**Required action**. Check each line below for the word "There", and copy those that have it.

"""

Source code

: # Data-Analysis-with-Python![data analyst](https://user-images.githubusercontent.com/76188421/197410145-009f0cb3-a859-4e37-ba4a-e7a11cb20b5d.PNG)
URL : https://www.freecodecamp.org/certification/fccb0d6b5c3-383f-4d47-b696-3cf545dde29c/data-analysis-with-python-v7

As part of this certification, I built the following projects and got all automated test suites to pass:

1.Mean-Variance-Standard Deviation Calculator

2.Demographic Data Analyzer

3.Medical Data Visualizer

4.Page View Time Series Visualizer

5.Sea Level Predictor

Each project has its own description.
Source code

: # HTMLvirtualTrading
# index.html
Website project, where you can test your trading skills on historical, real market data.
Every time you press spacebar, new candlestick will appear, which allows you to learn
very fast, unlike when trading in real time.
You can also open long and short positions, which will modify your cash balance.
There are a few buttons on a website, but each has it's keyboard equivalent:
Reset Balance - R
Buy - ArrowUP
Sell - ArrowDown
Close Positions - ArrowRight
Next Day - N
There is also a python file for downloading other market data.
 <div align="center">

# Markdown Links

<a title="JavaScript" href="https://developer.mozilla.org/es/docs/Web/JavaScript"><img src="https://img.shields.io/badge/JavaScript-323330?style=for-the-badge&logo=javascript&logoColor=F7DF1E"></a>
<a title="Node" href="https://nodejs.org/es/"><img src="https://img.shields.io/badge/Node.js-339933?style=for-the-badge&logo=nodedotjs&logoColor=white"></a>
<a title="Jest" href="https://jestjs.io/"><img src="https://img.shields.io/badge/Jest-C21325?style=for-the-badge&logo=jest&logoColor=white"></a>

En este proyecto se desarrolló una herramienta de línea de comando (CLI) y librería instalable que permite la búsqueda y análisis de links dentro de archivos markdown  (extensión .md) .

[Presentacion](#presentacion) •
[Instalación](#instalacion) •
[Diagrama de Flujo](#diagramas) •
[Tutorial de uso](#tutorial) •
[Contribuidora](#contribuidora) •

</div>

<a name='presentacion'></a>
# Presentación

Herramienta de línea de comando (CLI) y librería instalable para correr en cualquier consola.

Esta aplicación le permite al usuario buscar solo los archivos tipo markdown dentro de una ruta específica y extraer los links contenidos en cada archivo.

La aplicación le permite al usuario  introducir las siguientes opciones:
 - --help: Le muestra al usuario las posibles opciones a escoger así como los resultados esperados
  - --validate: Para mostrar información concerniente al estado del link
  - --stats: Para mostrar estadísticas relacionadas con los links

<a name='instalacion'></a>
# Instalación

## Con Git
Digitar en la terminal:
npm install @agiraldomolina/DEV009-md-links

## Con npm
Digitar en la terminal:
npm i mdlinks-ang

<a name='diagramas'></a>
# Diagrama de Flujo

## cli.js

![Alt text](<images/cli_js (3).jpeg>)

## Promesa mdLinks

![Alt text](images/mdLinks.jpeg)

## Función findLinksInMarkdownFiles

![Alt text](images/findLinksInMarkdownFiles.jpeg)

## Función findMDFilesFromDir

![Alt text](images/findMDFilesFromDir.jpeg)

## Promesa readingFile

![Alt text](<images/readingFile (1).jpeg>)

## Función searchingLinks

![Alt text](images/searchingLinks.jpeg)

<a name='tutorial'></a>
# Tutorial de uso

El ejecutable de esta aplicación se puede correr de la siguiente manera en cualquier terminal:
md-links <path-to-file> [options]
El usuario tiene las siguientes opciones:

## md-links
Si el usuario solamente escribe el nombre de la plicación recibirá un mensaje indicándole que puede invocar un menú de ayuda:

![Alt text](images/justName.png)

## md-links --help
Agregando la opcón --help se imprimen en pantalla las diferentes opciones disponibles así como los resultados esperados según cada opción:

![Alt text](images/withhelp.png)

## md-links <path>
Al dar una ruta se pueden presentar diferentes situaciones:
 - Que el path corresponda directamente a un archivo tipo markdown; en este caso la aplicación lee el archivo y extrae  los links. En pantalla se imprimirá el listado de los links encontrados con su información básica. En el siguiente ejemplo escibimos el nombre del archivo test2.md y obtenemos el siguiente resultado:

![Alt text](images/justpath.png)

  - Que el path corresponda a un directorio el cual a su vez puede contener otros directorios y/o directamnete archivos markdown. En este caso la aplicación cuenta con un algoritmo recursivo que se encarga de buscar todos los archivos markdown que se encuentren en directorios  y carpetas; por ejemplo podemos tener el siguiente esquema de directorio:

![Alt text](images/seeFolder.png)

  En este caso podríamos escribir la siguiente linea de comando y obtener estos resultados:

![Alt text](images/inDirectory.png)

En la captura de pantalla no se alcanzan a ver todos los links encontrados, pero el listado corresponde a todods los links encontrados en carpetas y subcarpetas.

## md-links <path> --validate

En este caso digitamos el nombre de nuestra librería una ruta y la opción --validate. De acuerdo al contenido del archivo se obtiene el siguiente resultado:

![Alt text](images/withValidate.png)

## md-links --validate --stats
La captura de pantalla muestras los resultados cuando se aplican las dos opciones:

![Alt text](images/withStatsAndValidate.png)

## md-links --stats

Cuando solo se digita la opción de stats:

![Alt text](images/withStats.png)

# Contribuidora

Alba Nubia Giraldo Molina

"""

**Answer to this problem**.
There are a few buttons on a website, but each has it's keyboard equivalent:
There is also a python file for downloading other market data.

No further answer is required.